DEINE AUFGABE:
Beantworte anhand des Textes über die Onlineredaktionen im Jahr 2008 diese Fragen:
(a) Von wo aus ist zu beobachten, wie sich die Wälder ringsum lichten?
(b) Welche Farbe steht für die Expansionspläne der Öffentlich-Rechtlichen im Netz?
(c) Womit vergleicht der Text das Jahr 2008 für die Onlineredaktionen?

UNTERSUCHTER TEXT:
######

Warum wir »drin« sind

 
Nikolaus Brender
Nikolaus Brender


Claus Kleber mitten im Geschehen: Die lange US-Wahlnacht
Claus Kleber mitten im Geschehen: Die lange US-Wahlnacht


Claus Kleber mitten im Geschehen: Die lange US-Wahlnacht
Claus Kleber mitten im Geschehen: Die lange US-Wahlnacht


Chat mit den Zuschauern: Claus Kleber im Netz
Chat mit den Zuschauern: Claus Kleber im Netz
  Mainz im Herbst 2008: Vom Lerchenberg aus ist zu beobachten, wie sich die Wälder ringsum langsam lichten. Nach einem heißen Sommer, der uns medienpolitisch zum Schwitzen gebracht hat, hoffen alle auf einen milden Winter. In den gemäßigten Zonen ist der Herbst ja die Zeit der Ernte und des Blätterfalls ... Doch stehen die Zeichen wirklich auf Mäßigung? Tatsächlich verfärbt sich der Blätterwald noch einmal in den grellsten Farben: Alarmfarbe Rot für die Expansionspläne der Öffentlich-Rechtlichen, sich im Netz breit zu machen. Gebührenfinanzierte Information im Internet? Undenkbar für die, die Zeitung machen. Gebührenfinanzierte Information ohne das Internet? Undenkbar für die, die (öffentlich-rechtlich) Fernsehen machen.

Während sich die Bataillone hier und da in Stellung bringen, schlagen sich die, die Online machen, unbeirrt durch Sommer, Herbst und Winter. Die Kolleginnen und Kollegen der Hauptredaktion Neue Medien liefern schlicht und einfach Programm – oder besser, »Content«: Aktuelle und hintergründige Artikel, Grafiken, Bilder, Animationen, Videos, die das herkömmliche TV-Programm ergänzen, vertiefen und bündeln. In den Onlineredaktionen von www.heute.de bis www.zdf.de wird unter Volldampf getextet, gestaltet und neu sortiert. Europameisterschaft, Olympia, US-Wahlen, dazu sendebegleitende Großprojekte wie »Die Deutschen« – 2008 war für die Onlineredaktionen nicht nur Marathon, sondern Dauersprint.

######

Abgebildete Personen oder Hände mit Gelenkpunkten
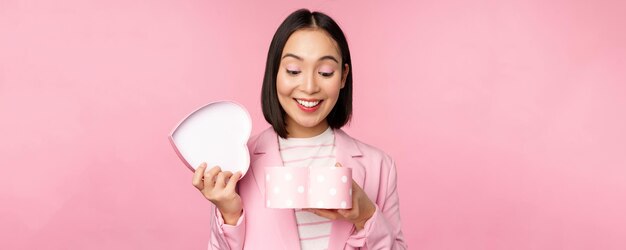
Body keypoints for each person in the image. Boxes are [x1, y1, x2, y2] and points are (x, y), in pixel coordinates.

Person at [191, 8, 407, 250]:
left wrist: (365, 215)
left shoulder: (379, 166)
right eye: (294, 70)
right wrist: (230, 215)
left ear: (343, 76)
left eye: (325, 72)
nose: (309, 86)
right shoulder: (239, 162)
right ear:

######

ERGEBNIS:
(a) Vom Lerchenberg in Mainz.
(b) Die Alarmfarbe Rot.
(c) Nicht nur mit einem Marathon, sondern mit einem Dauersprint.